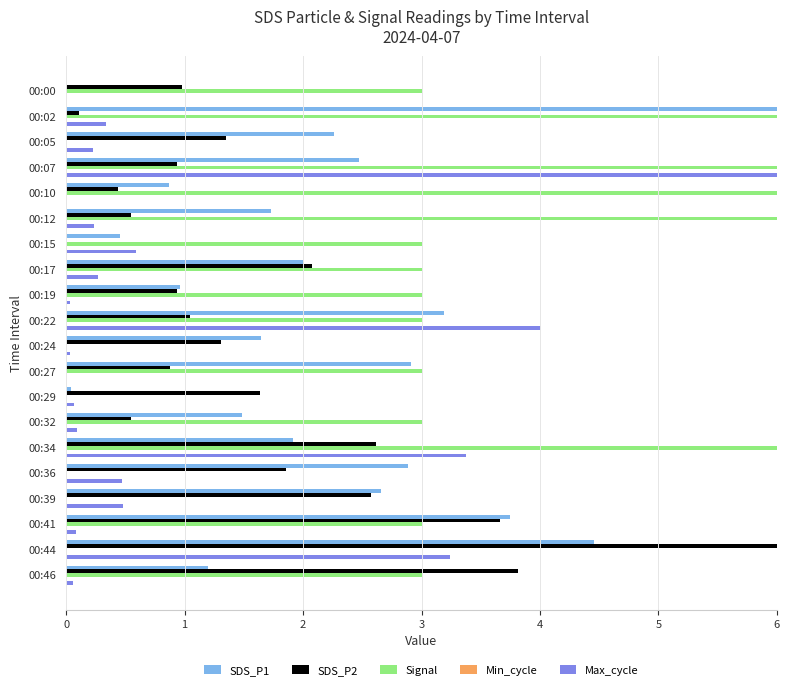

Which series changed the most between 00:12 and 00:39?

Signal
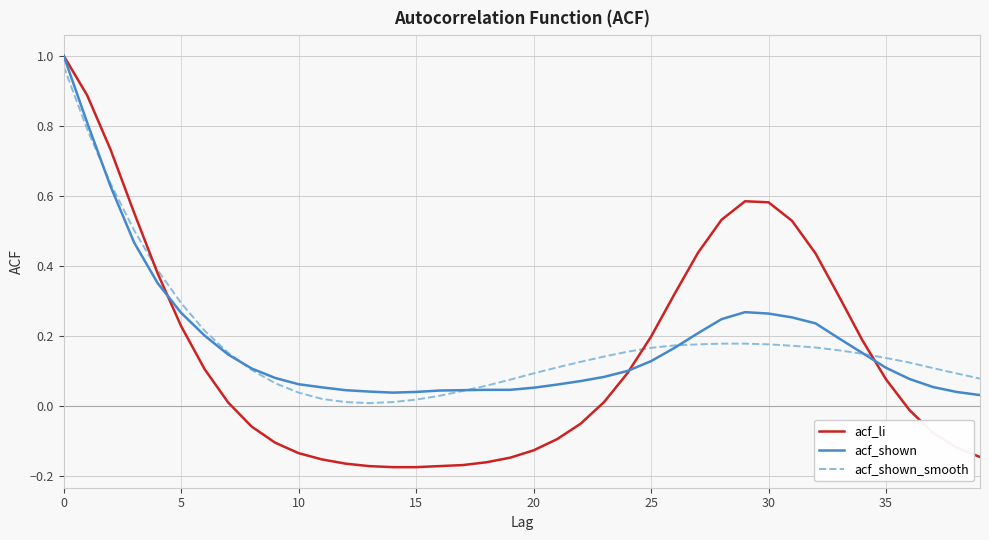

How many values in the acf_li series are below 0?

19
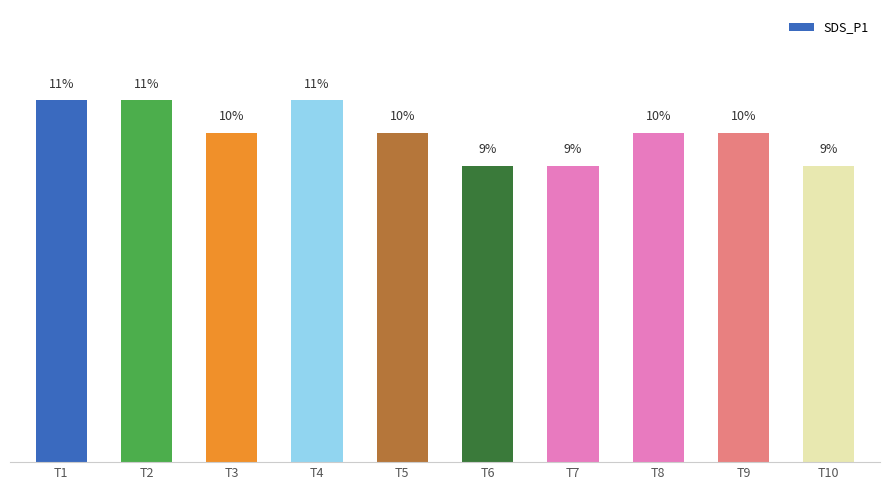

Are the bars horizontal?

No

--

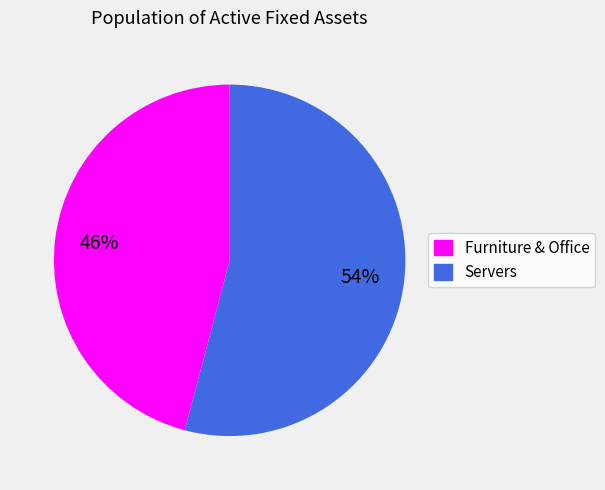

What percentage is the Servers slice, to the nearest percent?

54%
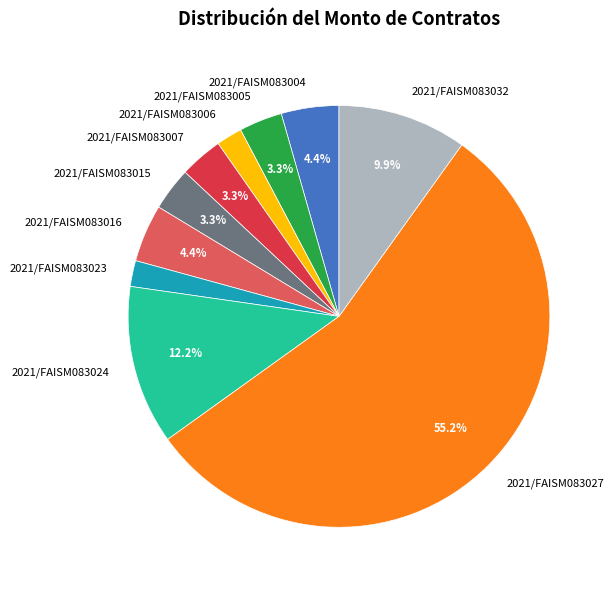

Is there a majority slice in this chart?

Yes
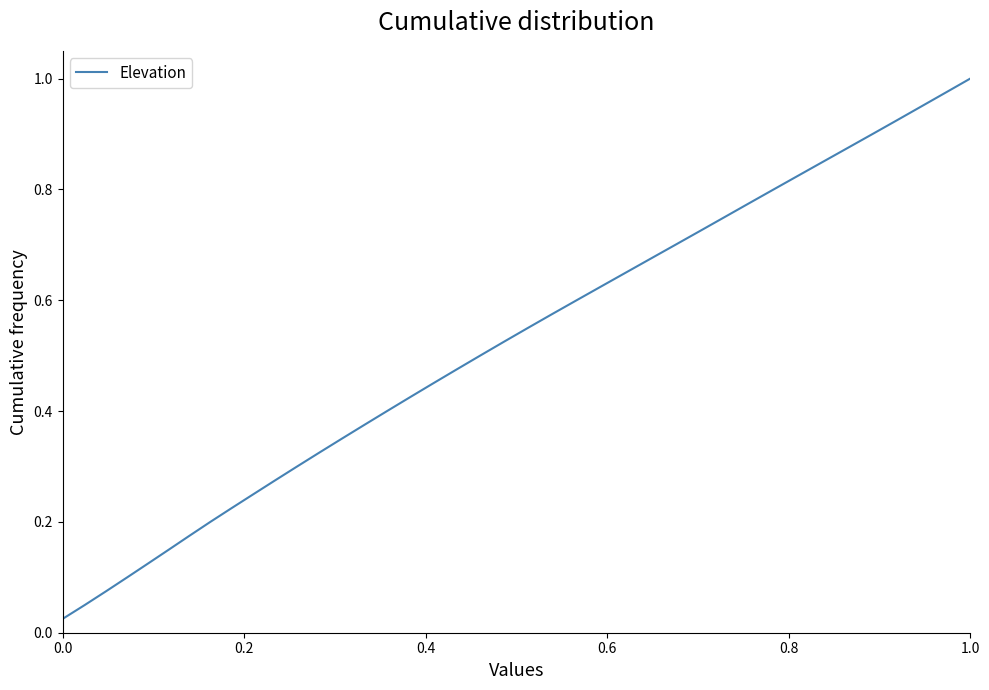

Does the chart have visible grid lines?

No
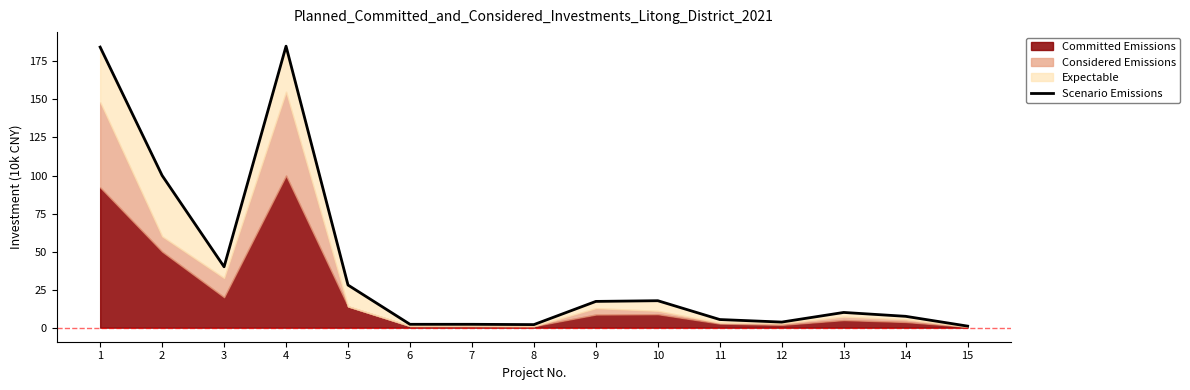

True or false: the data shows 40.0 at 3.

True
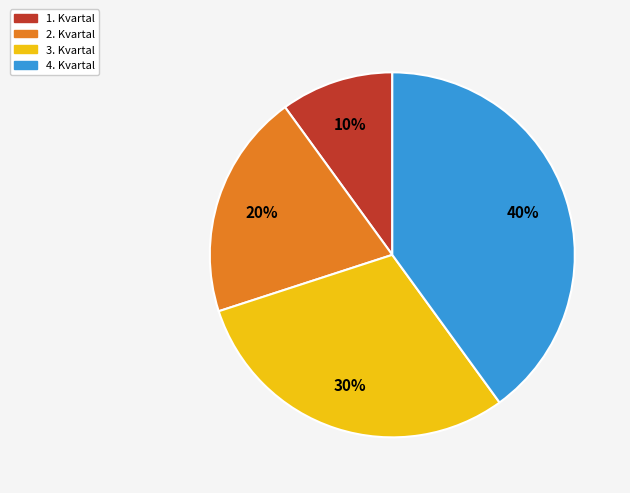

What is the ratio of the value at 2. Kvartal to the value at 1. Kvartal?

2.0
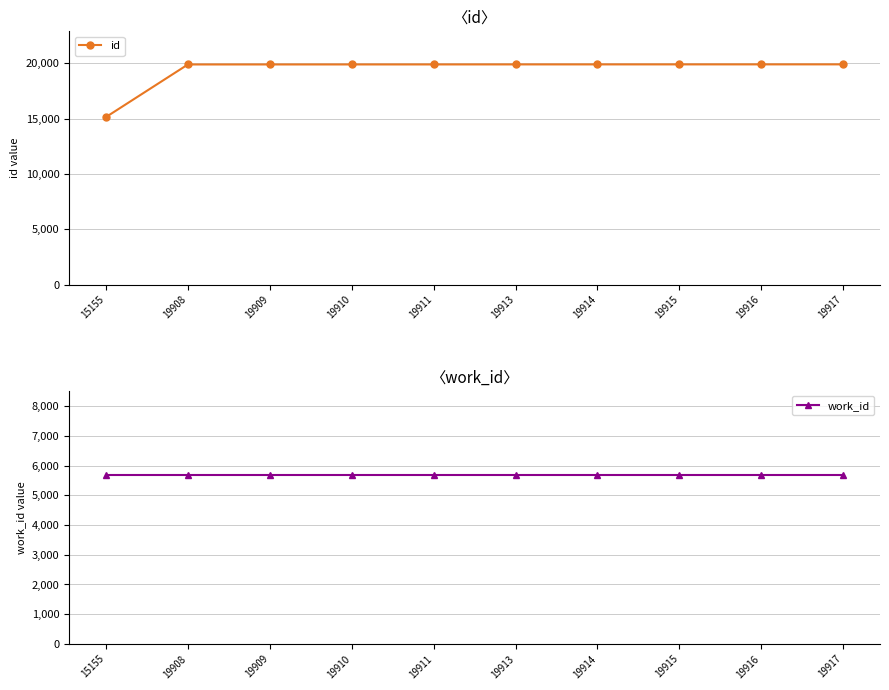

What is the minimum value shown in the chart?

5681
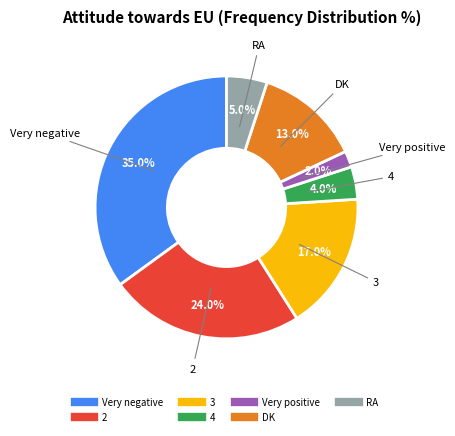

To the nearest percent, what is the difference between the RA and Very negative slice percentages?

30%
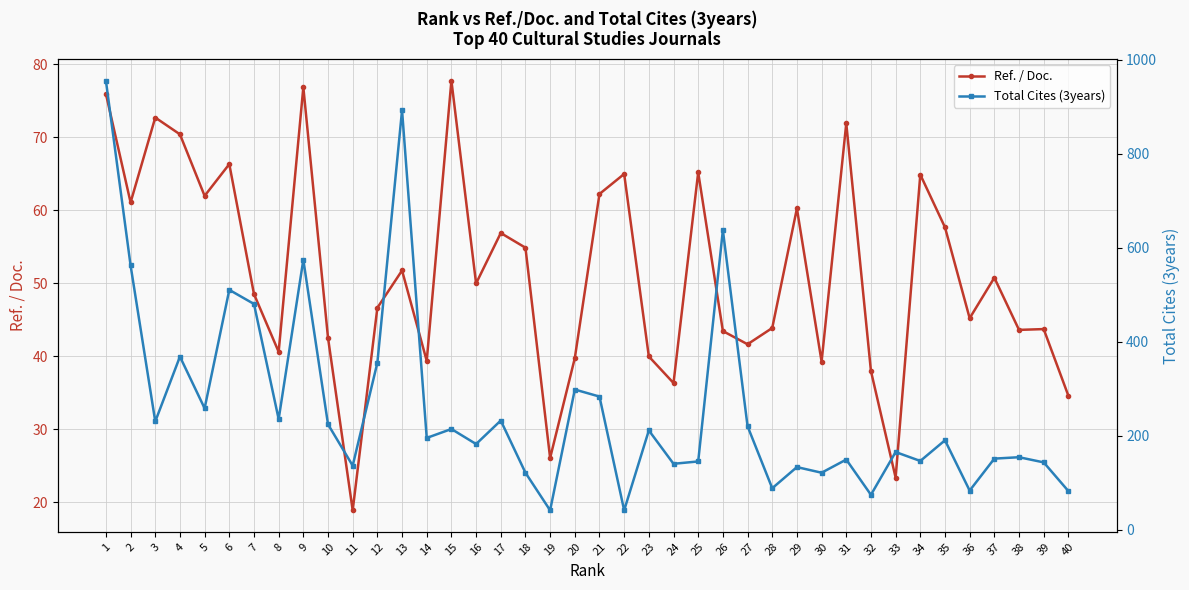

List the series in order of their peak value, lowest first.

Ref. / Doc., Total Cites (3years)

==

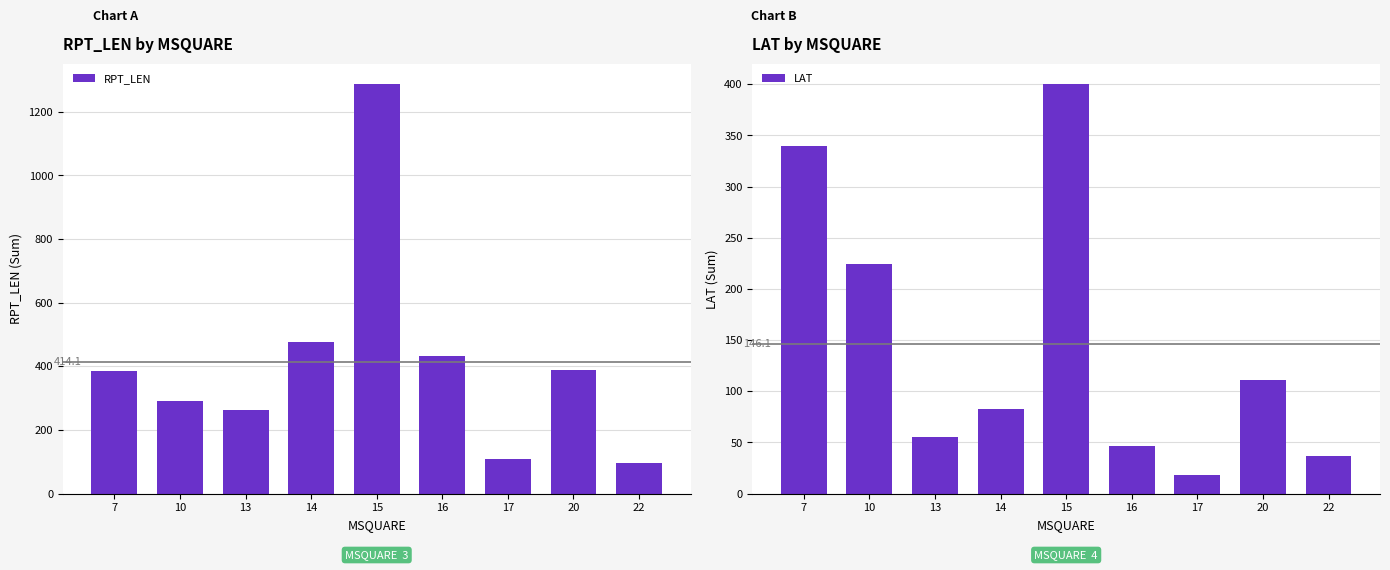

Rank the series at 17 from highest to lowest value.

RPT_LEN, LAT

* Exercise objective *
Copy the rows word for word, starting at the line that contains "Which series changed" and ending after the line that contains "Are the bars horizontal?". Leave the pictures out of your answer.

* Response to this exercise *
Which series changed the most between 00:12 and 00:39?

Signal

How many values in the acf_li series are below 0?

19

Are the bars horizontal?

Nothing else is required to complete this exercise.